> Input data:
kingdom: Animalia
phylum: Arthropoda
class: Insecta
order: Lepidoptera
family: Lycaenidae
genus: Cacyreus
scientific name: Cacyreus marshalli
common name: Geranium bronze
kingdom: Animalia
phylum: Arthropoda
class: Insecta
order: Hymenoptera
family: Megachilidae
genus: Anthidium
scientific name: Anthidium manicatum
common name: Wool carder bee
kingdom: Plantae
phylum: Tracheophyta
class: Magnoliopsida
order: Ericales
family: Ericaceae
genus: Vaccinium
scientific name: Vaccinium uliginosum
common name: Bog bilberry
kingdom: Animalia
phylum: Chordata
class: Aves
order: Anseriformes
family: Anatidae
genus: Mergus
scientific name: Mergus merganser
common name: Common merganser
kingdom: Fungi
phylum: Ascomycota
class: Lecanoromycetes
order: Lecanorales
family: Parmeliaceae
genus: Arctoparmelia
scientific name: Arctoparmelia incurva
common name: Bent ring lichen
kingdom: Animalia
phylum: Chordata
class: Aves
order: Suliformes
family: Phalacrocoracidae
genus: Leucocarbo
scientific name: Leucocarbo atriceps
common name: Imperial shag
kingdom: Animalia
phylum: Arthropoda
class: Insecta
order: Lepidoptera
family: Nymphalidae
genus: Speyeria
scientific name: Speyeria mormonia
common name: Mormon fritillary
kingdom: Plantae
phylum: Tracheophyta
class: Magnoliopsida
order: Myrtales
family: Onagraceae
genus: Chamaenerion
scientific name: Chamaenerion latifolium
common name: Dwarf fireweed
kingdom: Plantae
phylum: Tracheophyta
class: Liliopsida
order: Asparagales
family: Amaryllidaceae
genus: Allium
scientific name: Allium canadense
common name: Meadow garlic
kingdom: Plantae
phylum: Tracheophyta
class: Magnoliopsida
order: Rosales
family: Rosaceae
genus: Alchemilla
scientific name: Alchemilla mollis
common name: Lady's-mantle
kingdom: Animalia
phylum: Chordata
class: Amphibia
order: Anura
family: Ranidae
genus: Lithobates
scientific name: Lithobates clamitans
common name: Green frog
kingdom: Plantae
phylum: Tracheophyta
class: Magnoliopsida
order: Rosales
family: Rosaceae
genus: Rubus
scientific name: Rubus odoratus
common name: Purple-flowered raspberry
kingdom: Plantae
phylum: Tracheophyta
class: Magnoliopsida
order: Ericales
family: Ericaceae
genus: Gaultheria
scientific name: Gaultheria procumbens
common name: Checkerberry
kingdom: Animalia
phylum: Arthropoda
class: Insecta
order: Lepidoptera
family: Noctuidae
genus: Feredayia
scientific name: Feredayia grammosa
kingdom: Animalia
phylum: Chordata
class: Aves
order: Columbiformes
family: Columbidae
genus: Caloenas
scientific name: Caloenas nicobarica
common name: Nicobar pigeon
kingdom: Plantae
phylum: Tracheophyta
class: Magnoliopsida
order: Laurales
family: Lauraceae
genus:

> Task details:
Render each line of the data above as one string in a JSON list, skipping any blank lines.

> Output of the task:
[
  "kingdom: Animalia",
  "phylum: Arthropoda",
  "class: Insecta",
  "order: Lepidoptera",
  "family: Lycaenidae",
  "genus: Cacyreus",
  "scientific name: Cacyreus marshalli",
  "common name: Geranium bronze",
  "kingdom: Animalia",
  "phylum: Arthropoda",
  "class: Insecta",
  "order: Hymenoptera",
  "family: Megachilidae",
  "genus: Anthidium",
  "scientific name: Anthidium manicatum",
  "common name: Wool carder bee",
  "kingdom: Plantae",
  "phylum: Tracheophyta",
  "class: Magnoliopsida",
  "order: Ericales",
  "family: Ericaceae",
  "genus: Vaccinium",
  "scientific name: Vaccinium uliginosum",
  "common name: Bog bilberry",
  "kingdom: Animalia",
  "phylum: Chordata",
  "class: Aves",
  "order: Anseriformes",
  "family: Anatidae",
  "genus: Mergus",
  "scientific name: Mergus merganser",
  "common name: Common merganser",
  "kingdom: Fungi",
  "phylum: Ascomycota",
  "class: Lecanoromycetes",
  "order: Lecanorales",
  "family: Parmeliaceae",
  "genus: Arctoparmelia",
  "scientific name: Arctoparmelia incurva",
  "common name: Bent ring lichen",
  "kingdom: Animalia",
  "phylum: Chordata",
  "class: Aves",
  "order: Suliformes",
  "family: Phalacrocoracidae",
  "genus: Leucocarbo",
  "scientific name: Leucocarbo atriceps",
  "common name: Imperial shag",
  "kingdom: Animalia",
  "phylum: Arthropoda",
  "class: Insecta",
  "order: Lepidoptera",
  "family: Nymphalidae",
  "genus: Speyeria",
  "scientific name: Speyeria mormonia",
  "common name: Mormon fritillary",
  "kingdom: Plantae",
  "phylum: Tracheophyta",
  "class: Magnoliopsida",
  "order: Myrtales",
  "family: Onagraceae",
  "genus: Chamaenerion",
  "scientific name: Chamaenerion latifolium",
  "common name: Dwarf fireweed",
  "kingdom: Plantae",
  "phylum: Tracheophyta",
  "class: Liliopsida",
  "order: Asparagales",
  "family: Amaryllidaceae",
  "genus: Allium",
  "scientific name: Allium canadense",
  "common name: Meadow garlic",
  "kingdom: Plantae",
  "phylum: Tracheophyta",
  "class: Magnoliopsida",
  "order: Rosales",
  "family: Rosaceae",
  "genus: Alchemilla",
  "scientific name: Alchemilla mollis",
  "common name: Lady's-mantle",
  "kingdom: Animalia",
  "phylum: Chordata",
  "class: Amphibia",
  "order: Anura",
  "family: Ranidae",
  "genus: Lithobates",
  "scientific name: Lithobates clamitans",
  "common name: Green frog",
  "kingdom: Plantae",
  "phylum: Tracheophyta",
  "class: Magnoliopsida",
  "order: Rosales",
  "family: Rosaceae",
  "genus: Rubus",
  "scientific name: Rubus odoratus",
  "common name: Purple-flowered raspberry",
  "kingdom: Plantae",
  "phylum: Tracheophyta",
  "class: Magnoliopsida",
  "order: Ericales",
  "family: Ericaceae",
  "genus: Gaultheria",
  "scientific name: Gaultheria procumbens",
  "common name: Checkerberry",
  "kingdom: Animalia",
  "phylum: Arthropoda",
  "class: Insecta",
  "order: Lepidoptera",
  "family: Noctuidae",
  "genus: Feredayia",
  "scientific name: Feredayia grammosa",
  "kingdom: Animalia",
  "phylum: Chordata",
  "class: Aves",
  "order: Columbiformes",
  "family: Columbidae",
  "genus: Caloenas",
  "scientific name: Caloenas nicobarica",
  "common name: Nicobar pigeon",
  "kingdom: Plantae",
  "phylum: Tracheophyta",
  "class: Magnoliopsida",
  "order: Laurales",
  "family: Lauraceae",
  "genus:"
]